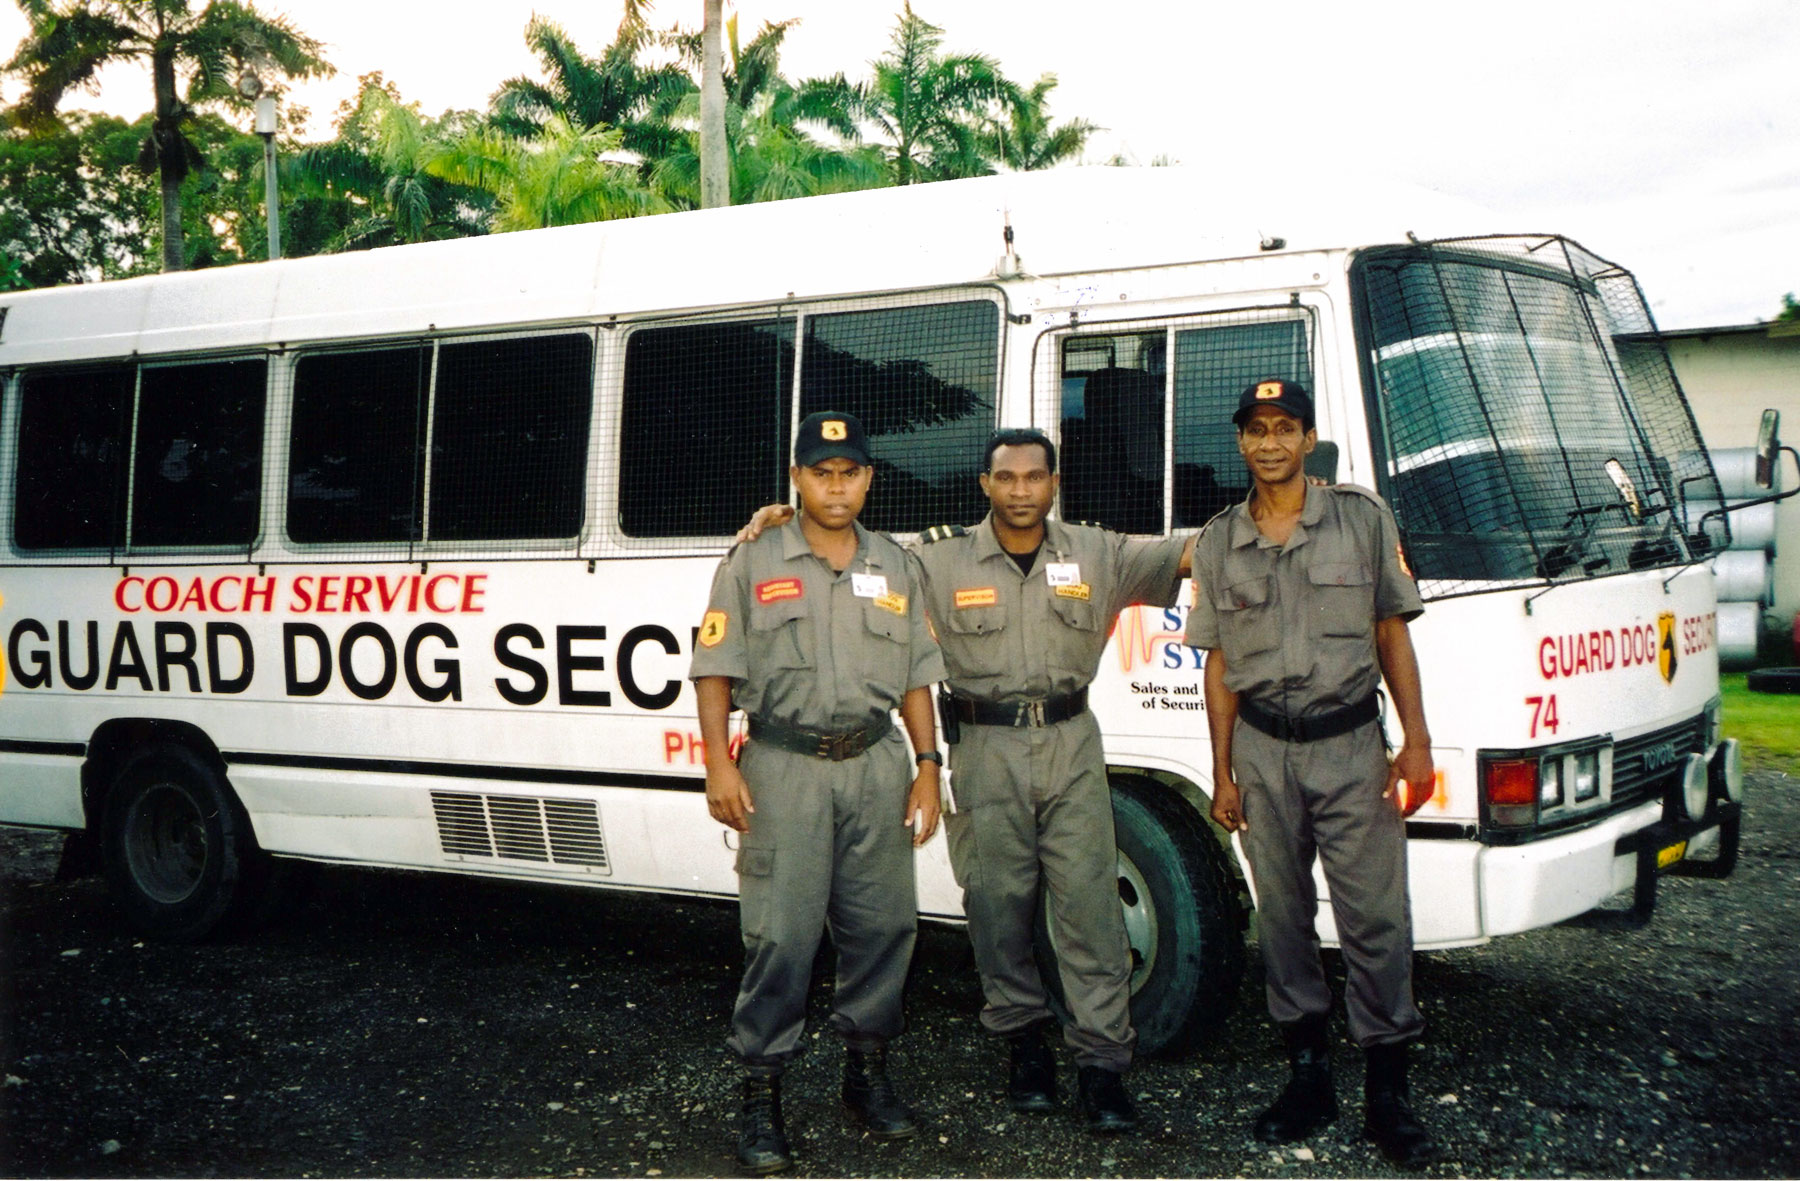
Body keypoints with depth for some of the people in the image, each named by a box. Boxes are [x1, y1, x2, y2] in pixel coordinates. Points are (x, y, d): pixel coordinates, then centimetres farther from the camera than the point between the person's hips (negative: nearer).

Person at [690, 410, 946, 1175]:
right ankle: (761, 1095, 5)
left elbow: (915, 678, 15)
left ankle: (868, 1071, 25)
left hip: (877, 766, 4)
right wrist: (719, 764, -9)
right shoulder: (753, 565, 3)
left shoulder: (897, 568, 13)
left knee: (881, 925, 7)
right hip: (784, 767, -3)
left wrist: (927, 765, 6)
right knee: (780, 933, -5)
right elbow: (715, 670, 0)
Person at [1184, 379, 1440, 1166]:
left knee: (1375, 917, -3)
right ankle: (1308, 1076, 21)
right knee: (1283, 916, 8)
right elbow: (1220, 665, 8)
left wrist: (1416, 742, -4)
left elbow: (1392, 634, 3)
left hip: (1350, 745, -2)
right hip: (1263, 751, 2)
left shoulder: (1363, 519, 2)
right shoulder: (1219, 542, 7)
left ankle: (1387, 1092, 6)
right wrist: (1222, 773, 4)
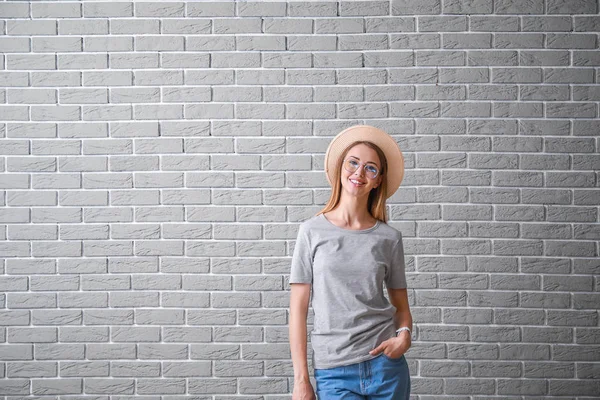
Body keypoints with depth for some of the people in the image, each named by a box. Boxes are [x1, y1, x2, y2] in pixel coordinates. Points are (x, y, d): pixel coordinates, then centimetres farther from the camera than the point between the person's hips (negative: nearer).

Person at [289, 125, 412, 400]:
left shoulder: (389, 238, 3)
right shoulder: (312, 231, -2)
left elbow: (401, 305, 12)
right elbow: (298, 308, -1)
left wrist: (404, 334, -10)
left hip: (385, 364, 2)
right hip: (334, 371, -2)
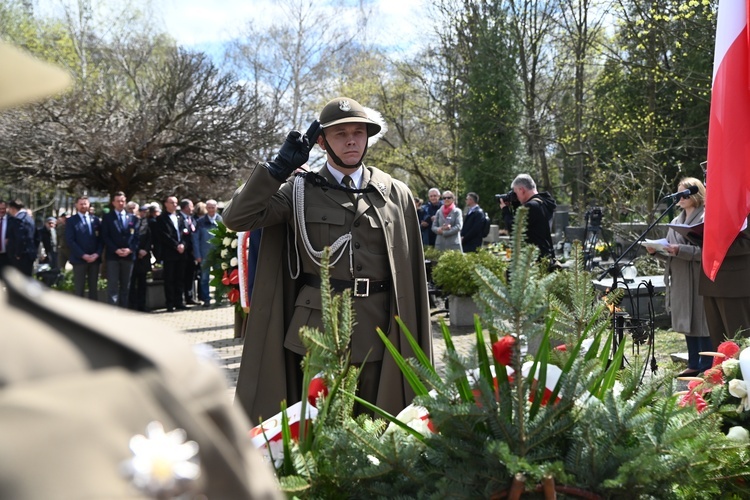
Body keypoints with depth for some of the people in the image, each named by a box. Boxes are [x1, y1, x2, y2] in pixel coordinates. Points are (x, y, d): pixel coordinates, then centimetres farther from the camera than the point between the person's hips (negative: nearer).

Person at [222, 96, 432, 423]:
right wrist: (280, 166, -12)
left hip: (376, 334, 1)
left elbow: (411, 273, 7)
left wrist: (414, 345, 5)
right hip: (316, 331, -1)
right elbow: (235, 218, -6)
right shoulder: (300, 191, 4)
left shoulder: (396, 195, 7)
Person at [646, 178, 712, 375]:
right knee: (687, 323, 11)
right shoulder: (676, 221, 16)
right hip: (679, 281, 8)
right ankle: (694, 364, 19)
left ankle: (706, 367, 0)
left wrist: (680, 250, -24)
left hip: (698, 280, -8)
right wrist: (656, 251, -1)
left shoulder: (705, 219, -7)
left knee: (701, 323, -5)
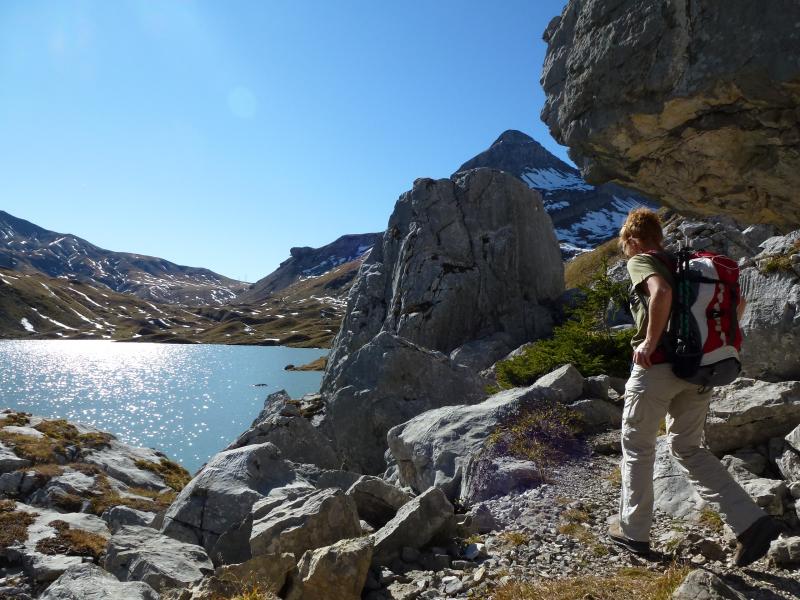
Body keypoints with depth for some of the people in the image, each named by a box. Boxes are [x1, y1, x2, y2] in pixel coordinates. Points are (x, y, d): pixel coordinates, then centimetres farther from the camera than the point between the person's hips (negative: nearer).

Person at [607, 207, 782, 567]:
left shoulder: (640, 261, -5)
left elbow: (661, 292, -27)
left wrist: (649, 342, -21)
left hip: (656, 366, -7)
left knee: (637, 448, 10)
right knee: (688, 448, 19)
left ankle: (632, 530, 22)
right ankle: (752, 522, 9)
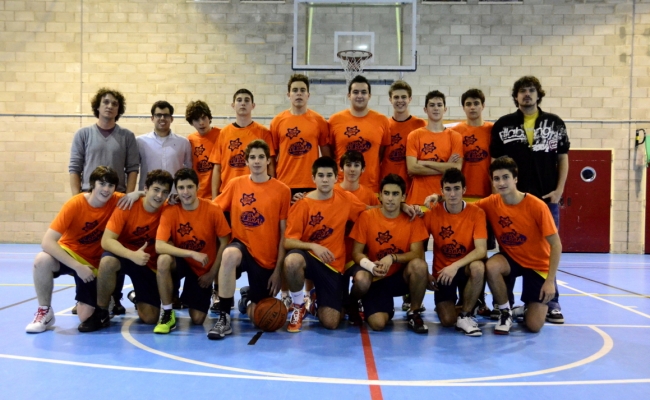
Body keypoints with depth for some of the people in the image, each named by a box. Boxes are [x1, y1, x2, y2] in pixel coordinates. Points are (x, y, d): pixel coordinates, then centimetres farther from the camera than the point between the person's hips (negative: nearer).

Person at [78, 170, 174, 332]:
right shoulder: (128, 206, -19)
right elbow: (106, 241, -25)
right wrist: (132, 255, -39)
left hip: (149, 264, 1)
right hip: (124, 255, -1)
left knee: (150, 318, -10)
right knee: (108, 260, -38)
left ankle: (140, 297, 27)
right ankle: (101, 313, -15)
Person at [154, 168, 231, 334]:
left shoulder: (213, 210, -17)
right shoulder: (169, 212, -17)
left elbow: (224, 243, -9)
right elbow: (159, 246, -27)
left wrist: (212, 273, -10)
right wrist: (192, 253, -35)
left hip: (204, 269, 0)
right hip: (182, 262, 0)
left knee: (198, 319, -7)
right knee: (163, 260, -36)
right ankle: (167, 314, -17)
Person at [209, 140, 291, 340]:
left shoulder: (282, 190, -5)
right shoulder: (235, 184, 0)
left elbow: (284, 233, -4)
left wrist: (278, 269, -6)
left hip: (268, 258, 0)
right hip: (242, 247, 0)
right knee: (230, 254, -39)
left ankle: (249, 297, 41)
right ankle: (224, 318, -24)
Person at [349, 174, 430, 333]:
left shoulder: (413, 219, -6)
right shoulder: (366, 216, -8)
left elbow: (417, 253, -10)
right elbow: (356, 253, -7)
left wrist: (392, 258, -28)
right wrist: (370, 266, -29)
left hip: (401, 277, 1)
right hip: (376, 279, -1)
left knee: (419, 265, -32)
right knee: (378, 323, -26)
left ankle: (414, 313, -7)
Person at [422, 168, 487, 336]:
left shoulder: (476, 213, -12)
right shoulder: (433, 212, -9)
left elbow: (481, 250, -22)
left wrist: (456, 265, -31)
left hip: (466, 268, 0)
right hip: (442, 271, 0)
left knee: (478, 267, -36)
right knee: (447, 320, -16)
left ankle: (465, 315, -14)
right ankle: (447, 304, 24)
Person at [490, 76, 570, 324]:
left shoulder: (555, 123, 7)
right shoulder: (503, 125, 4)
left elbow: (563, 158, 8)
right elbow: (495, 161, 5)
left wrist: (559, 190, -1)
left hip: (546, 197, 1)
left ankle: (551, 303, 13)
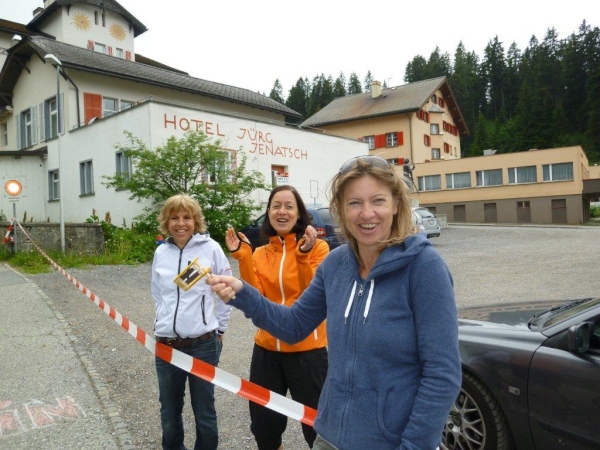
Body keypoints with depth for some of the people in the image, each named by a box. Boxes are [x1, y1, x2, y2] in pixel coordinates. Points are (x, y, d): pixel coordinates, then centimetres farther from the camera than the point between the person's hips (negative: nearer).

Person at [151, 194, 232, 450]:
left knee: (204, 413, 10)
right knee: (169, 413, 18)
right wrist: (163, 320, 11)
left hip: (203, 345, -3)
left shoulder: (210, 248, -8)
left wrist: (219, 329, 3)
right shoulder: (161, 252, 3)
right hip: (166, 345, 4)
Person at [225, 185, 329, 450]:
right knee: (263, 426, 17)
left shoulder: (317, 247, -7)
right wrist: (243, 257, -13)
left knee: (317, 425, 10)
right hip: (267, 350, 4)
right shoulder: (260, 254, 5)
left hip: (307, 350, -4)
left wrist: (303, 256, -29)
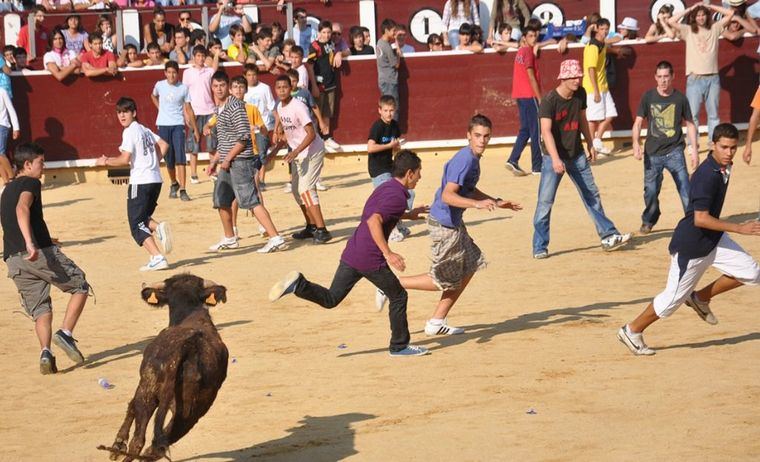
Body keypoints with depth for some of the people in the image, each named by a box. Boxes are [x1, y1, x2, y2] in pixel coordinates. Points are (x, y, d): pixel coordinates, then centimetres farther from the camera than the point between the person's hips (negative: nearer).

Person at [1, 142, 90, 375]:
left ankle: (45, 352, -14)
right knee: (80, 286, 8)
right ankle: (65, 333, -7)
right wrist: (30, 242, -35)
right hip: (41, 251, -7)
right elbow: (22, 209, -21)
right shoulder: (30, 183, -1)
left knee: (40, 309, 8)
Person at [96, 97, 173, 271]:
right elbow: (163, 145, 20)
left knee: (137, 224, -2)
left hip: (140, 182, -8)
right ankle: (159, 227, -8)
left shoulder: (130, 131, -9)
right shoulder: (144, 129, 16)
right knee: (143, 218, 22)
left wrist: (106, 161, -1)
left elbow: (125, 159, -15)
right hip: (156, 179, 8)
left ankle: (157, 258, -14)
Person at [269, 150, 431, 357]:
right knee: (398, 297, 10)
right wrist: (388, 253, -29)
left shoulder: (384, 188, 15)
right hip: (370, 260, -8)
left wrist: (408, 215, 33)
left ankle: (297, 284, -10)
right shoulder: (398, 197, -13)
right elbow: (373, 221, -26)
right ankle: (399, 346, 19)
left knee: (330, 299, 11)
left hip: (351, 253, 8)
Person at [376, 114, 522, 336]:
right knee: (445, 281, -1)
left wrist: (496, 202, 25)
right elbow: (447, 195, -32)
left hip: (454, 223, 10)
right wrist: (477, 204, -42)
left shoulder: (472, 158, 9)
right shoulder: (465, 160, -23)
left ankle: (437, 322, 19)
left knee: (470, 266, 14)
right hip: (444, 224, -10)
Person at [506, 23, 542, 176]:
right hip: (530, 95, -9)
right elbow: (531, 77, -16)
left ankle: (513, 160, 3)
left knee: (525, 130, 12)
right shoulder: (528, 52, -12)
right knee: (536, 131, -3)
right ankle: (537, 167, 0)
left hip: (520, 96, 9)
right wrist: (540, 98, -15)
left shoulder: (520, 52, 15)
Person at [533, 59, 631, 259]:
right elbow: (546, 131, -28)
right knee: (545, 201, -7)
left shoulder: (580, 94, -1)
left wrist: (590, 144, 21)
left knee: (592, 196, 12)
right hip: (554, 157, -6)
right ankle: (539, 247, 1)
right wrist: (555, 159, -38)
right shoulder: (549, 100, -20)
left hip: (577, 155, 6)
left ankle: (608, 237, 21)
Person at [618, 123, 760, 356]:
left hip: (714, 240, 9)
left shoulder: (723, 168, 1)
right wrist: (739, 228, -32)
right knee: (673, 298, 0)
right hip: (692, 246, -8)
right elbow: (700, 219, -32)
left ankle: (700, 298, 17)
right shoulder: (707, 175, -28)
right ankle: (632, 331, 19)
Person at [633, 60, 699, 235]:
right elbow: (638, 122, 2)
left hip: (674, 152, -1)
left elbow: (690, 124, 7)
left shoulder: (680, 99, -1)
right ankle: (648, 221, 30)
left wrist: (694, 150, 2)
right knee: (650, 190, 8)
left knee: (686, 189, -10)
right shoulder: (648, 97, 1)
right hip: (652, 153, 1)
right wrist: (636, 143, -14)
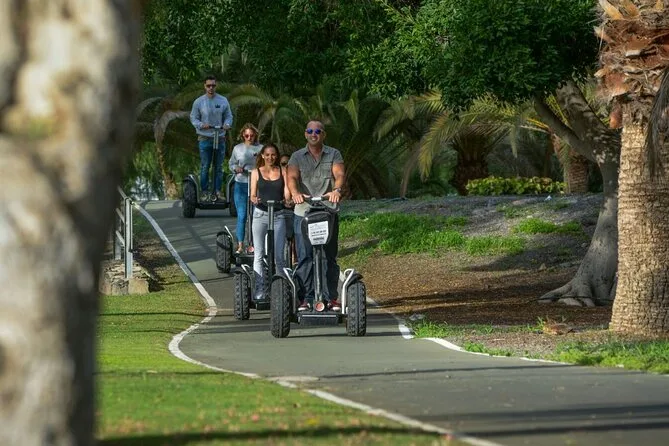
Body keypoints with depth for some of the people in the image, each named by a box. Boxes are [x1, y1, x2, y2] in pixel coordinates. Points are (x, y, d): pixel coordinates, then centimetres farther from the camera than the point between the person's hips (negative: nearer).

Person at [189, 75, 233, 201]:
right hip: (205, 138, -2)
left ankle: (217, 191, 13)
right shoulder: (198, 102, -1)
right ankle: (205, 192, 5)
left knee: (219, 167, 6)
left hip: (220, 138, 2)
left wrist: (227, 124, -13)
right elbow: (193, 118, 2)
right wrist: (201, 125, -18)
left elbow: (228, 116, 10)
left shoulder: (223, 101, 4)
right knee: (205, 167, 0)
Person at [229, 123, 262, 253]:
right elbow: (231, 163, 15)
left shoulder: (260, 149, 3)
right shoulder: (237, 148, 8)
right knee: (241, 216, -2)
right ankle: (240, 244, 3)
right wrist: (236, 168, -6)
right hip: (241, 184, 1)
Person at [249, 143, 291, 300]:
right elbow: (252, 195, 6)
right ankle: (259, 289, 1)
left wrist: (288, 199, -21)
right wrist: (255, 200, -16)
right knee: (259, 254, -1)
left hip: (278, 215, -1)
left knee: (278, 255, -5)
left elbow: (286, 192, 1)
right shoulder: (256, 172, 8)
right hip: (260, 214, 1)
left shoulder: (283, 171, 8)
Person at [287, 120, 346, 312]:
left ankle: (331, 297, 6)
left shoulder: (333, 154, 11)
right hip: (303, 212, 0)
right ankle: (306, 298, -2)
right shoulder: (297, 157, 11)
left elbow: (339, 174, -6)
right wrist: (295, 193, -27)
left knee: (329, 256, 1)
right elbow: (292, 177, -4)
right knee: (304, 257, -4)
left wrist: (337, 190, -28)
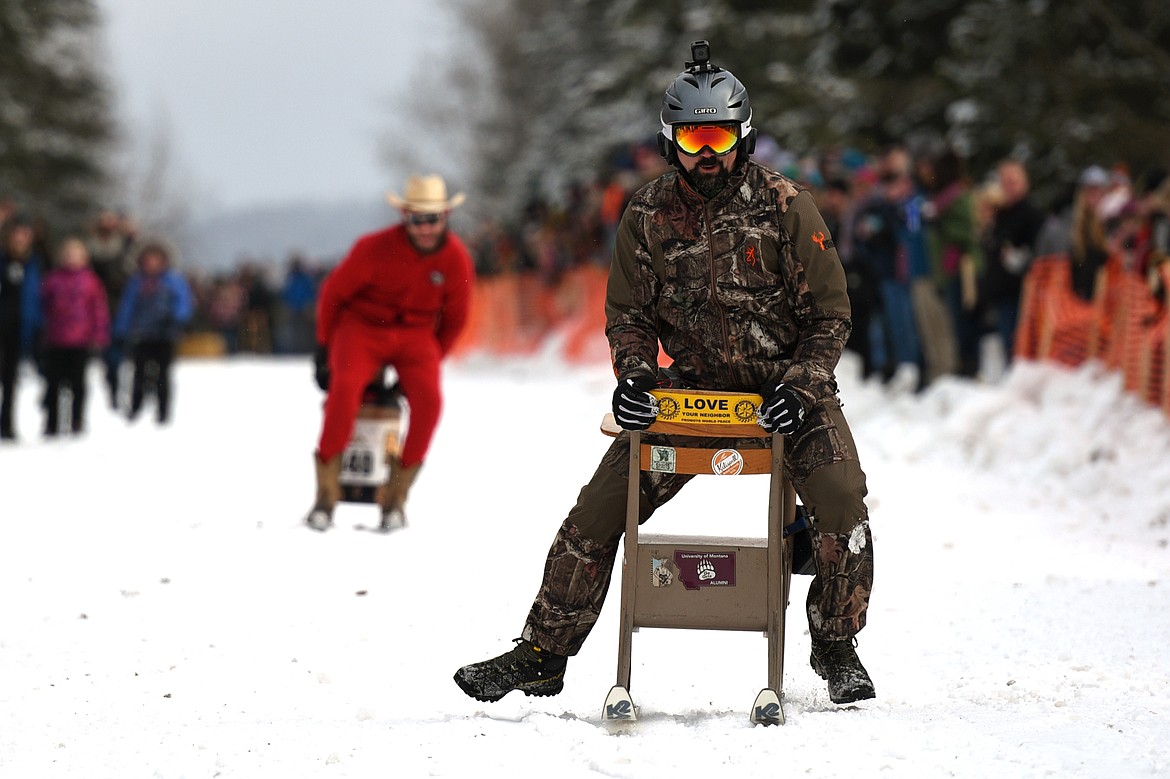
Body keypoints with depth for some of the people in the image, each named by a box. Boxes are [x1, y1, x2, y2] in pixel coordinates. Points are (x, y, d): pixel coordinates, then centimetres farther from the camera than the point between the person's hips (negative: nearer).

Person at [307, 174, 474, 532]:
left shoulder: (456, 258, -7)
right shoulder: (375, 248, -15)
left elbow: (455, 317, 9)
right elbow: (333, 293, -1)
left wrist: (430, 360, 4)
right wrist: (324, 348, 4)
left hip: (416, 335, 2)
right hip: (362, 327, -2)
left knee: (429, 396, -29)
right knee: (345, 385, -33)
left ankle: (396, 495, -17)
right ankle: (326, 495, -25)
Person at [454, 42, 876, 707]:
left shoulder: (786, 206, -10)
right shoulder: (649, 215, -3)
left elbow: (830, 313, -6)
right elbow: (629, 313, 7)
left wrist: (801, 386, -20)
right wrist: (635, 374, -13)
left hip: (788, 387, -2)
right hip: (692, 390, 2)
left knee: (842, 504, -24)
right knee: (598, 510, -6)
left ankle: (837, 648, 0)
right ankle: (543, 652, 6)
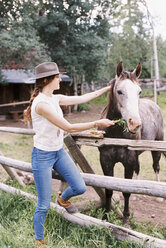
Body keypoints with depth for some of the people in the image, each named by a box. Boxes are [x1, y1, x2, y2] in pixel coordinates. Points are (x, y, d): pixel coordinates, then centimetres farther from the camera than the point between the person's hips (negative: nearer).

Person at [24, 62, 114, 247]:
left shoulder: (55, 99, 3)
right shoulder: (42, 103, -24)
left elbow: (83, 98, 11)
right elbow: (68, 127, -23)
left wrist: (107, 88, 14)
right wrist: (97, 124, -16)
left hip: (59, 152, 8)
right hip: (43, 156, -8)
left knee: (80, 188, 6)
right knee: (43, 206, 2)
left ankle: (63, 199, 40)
_ _ _ _ _ _ _
Work request
Reproduce the material verbatim, everything from the line containing "left ankle: (551, 303, 13)" down to the line containing "left knee: (40, 309, 8)", including both of those lines. Leave the pictures out of the output.

Completed task
left ankle: (551, 303, 13)
Body keypoints with depth for some of the people in the image, each named by a box. Boxes are [x1, y1, x2, y2] in pixel coordinates. Points are (x, y, d): pixel coordinates, then centimetres farther from the camera than the point between the person's hips (negative: nearer).

Person at [151, 194, 232, 450]:
left knee: (204, 413, 10)
right knee: (169, 413, 18)
right wrist: (163, 320, 11)
left hip: (203, 345, -3)
left shoulder: (210, 248, -8)
left wrist: (219, 329, 3)
right shoulder: (161, 252, 3)
right hip: (166, 345, 4)
Person at [225, 185, 329, 450]:
right knee: (263, 426, 17)
left shoulder: (317, 247, -7)
right wrist: (243, 257, -13)
left knee: (317, 425, 10)
right hip: (267, 350, 4)
right shoulder: (260, 254, 5)
left hip: (307, 350, -4)
left wrist: (303, 256, -29)
Body keypoints with depth for some of the people in the image, each named by a box. Boxes are [x1, y1, x2, y2] in pixel coordinates. Points are (x, y, d): pixel coordinates, then centimetres farther from the camera than the point between the person's hips (negative: nearer).

Person at [1, 142, 90, 375]:
left ankle: (45, 352, -14)
right knee: (80, 286, 8)
right ankle: (65, 333, -7)
right wrist: (30, 242, -35)
right hip: (41, 251, -7)
right elbow: (22, 209, -21)
right shoulder: (30, 183, -1)
left knee: (40, 309, 8)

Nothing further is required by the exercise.